Stored dataset items:
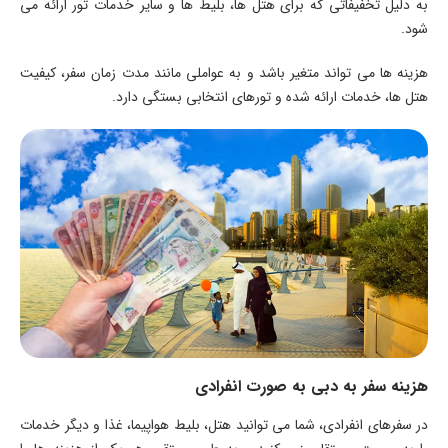
به دلیل تخفیفاتی که برای هتل‌ ها، بلیط ‌ها و سایر خدمات تور ارائه می
‌شود.
هزینه‌ ها می ‌تواند متغیر باشد و به عواملی مانند مدت زمان سفر، کیفیت
هتل‌ ها، خدمات ارائه شده و تورهای انتخابی بستگی دارد.
هزینه سفر به دبی به صورت انفرادی
در سفرهای انفرادی، شما می ‌توانید هتل، بلیط هواپیما، غذا و دیگر خدمات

▶ Problem
Retype every line of text from the records without changing anything, and leave the pictures out of your answer.

▶ Reply
به دلیل تخفیفاتی که برای هتل‌ ها، بلیط ‌ها و سایر خدمات تور ارائه می
‌شود.
هزینه‌ ها می ‌تواند متغیر باشد و به عواملی مانند مدت زمان سفر، کیفیت
هتل‌ ها، خدمات ارائه شده و تورهای انتخابی بستگی دارد.
هزینه سفر به دبی به صورت انفرادی
در سفرهای انفرادی، شما می ‌توانید هتل، بلیط هواپیما، غذا و دیگر خدمات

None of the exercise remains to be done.